Startups See Tech Fix For Card Declines

SUCI: Rethinking Card Declines, Data Security

To better serve clients and help make their businesses run smoother and more efficiently, FinTech startups are tackling an array of challenges, from data security to card declines to clunky customer experiences.

Last month, Modo helped merchants find ways to reduce card declines, DadeSystems sought to make data more secure through a “security by design” approach to development and AvidXchange looked to improve the customer experience by listening to suppliers. Here is the latest October news out of Startup Land.

DadeSystems

With DadeSystems’ “security by design,” data privacy is not an afterthought, and FinTech startups may do well to take a similar approach. The startup encourages the incorporation of data security every time an enhancement is made or a new product is released.

“It’s really built-in by design,” DadeSystems CIO Mike Capote told PYMNTS in a recent interview.

When FinTech startups adopt a “security by design” approach, they take data privacy into consideration when making updates and seek to ensure that they are not sacrificing security when they make software implementations — an important tactic in the ever-evolving cyber threat landscape, where new challenges arrive daily.

“It seems like every day, there’s a new exploit,” said Capote, who recently joined the firm as CIO after the company hired his former firm ProPrivatus to help with IT security and compliance. But there is an opportunity for FinTech startups when it comes to adapting to this new cyber threat world, as they don’t have 20 years’ worth of code that they need to retrofit.

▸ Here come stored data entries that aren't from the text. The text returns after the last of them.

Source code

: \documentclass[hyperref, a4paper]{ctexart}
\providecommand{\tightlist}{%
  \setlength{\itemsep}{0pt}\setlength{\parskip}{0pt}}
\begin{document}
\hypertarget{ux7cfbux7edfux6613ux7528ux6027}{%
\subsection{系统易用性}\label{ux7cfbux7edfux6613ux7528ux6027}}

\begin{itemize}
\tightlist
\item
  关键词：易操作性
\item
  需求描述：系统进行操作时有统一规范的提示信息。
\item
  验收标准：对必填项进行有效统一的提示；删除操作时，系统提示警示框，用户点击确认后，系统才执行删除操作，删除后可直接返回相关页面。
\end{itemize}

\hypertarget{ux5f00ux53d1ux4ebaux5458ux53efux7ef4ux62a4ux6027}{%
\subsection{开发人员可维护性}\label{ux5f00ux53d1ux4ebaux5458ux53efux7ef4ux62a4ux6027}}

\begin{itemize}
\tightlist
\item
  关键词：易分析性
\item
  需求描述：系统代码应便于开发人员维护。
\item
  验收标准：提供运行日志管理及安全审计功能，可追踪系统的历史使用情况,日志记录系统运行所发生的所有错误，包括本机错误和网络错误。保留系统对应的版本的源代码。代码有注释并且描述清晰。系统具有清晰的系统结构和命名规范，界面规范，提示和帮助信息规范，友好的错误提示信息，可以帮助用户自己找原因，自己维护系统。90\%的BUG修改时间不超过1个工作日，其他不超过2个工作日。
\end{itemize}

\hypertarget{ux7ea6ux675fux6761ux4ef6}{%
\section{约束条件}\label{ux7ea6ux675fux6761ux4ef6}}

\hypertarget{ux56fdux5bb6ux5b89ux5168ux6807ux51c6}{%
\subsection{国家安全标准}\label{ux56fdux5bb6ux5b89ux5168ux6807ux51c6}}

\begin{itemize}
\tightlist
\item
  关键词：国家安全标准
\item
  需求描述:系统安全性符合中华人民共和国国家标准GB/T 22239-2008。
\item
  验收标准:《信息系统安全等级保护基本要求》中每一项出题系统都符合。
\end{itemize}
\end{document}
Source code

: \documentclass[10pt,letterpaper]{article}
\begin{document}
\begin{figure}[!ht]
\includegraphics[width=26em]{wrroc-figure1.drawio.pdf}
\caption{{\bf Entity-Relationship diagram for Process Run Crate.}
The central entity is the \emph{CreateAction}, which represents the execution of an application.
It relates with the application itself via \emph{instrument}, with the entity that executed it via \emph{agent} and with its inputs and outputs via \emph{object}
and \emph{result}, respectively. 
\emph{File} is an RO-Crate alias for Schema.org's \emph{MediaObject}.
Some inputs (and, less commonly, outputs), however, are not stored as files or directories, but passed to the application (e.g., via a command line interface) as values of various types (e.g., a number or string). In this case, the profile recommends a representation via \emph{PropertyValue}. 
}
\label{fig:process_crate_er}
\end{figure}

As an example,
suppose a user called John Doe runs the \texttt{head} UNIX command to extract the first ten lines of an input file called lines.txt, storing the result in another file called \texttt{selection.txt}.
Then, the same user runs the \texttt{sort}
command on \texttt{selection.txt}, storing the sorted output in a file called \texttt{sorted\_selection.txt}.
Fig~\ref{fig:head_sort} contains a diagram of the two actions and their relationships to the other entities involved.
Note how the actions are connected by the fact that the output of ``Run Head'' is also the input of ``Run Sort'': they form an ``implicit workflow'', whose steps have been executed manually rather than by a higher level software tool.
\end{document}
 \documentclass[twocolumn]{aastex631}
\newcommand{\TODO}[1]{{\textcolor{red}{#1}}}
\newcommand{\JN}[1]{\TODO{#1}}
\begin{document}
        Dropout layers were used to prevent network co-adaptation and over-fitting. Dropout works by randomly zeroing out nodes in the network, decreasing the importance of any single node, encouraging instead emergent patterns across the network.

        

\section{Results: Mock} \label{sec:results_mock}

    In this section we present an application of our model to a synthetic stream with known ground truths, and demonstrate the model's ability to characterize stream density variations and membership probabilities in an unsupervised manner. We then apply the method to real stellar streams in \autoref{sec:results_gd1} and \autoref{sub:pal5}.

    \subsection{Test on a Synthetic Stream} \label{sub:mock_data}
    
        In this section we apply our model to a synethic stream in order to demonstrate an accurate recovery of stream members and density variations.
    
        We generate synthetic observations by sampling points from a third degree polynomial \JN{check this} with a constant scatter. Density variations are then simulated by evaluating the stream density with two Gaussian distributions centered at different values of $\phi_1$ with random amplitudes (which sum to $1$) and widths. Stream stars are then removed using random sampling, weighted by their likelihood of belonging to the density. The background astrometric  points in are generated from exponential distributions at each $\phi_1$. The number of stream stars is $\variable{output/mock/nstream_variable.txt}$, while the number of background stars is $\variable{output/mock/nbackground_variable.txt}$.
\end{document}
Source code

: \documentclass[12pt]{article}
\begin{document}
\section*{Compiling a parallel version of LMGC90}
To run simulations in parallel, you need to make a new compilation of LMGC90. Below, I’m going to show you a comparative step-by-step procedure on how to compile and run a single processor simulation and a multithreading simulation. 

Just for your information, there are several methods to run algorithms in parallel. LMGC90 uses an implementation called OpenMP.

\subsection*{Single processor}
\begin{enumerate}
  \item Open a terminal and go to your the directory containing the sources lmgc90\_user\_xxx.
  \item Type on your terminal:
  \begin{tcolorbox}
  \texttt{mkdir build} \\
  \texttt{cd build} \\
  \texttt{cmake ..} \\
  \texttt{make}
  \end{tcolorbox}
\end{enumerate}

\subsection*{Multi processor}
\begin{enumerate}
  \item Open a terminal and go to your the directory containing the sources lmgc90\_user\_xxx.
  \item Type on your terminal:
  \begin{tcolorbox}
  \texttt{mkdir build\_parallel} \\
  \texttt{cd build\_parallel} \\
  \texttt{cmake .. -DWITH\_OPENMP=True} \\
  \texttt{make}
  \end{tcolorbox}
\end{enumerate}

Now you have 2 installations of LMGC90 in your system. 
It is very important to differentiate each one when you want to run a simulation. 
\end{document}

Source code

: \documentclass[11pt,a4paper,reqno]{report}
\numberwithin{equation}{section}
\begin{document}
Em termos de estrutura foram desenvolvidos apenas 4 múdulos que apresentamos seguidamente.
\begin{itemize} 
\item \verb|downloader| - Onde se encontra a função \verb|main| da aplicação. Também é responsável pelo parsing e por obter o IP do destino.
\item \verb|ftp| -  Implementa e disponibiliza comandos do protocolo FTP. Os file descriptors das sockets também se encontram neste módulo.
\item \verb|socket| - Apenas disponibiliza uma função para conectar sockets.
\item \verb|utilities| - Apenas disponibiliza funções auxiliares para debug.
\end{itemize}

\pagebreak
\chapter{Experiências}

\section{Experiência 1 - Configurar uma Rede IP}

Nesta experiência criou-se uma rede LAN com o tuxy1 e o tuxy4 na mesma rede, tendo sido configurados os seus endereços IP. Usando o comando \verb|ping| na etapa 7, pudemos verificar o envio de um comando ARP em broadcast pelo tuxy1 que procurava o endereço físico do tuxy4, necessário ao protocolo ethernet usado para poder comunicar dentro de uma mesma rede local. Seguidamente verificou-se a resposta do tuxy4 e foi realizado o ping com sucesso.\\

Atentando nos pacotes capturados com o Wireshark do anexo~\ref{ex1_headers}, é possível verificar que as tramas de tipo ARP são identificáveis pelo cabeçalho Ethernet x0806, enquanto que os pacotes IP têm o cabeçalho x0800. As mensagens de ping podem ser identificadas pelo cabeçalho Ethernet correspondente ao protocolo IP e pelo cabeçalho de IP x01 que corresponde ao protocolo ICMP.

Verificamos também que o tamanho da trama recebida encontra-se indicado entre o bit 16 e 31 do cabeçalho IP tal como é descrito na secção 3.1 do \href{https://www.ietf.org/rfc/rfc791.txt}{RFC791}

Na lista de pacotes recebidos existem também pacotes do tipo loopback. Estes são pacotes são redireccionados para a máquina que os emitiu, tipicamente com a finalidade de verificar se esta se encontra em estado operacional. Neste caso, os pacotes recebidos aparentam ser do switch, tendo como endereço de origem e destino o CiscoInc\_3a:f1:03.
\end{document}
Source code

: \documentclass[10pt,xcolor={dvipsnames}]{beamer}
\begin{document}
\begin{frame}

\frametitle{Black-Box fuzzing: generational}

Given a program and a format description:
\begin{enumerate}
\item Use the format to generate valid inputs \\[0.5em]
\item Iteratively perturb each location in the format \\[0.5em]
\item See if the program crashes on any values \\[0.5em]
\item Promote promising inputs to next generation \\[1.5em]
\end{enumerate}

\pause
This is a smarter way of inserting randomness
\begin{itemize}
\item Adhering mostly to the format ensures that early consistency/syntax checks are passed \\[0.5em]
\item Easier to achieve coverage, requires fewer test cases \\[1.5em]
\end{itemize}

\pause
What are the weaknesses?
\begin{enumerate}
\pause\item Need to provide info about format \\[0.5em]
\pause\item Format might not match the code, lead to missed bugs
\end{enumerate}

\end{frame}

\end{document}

Instead, startups are able to meet this challenge as they go, without having to address them with technology that is two decades old.

AvidXchange

When it comes to the customer experience, AvidXchange’s Denise Leleux looks through a few different lenses. Leleux, a former Tesla executive who AvidXchange recently hired as its senior vice president, sees it this way: What is the need in the market, what can a product do and what is the customer’s point of view?

On the supplier side, for instance, companies want to get paid quickly and accurately. They also want to be able to use AvidXchange’s network to win new business or find new places to work. To better this customer experience, Leleux seeks to find her customers’ pain points and determine how her company can build solutions to help them be more successful.

“I think it’s critical to actually start listening to our suppliers,” Leleux told PYMNTS in an recent interview. Her company can then use those insights to develop products and services.

She also noted that the company is focused on growing its presence and market share by attracting buyers of services in areas such as real estate and homeowner association-type verticals. Overall, the company has 400,000 suppliers in its network, and Leleux is seeking to be her company’s internal voice to help ensure that its products help improve the businesses of its customers.

Modo

For merchants, card declines pose a sizeable problem, stubbornly averaging around 15 percent. That challenge is not lost on FinTech startups.

“Merchants are now getting swamped with declines,” Modo Chief Executive Bruce Parker told PYMNTS in a recent interview.

Yet around 12 or 13 percent of them fall into a general bucket of declines provided by issuers. As a result, merchants can’t always discern why exactly a decline occurred based on the transaction codes they receive. At the same time, merchants are learning a decline is not the end-all be-all, and the merchant is left on the hook to figure out if it should reprocess a transaction.

Why? The merchant is concerned about how reprocessing a transaction might impact its relationship to the card network and to its processing partner. That’s where FinTech startups like Modo come in. The company knows why declines happen, and so is able to help merchants find out “when is a decline really a decline and when is a decline an opportunity to ask in another way,” according to Parker, indicating that FinTech startups can find new solutions to those customers’ pain points that just won’t go away.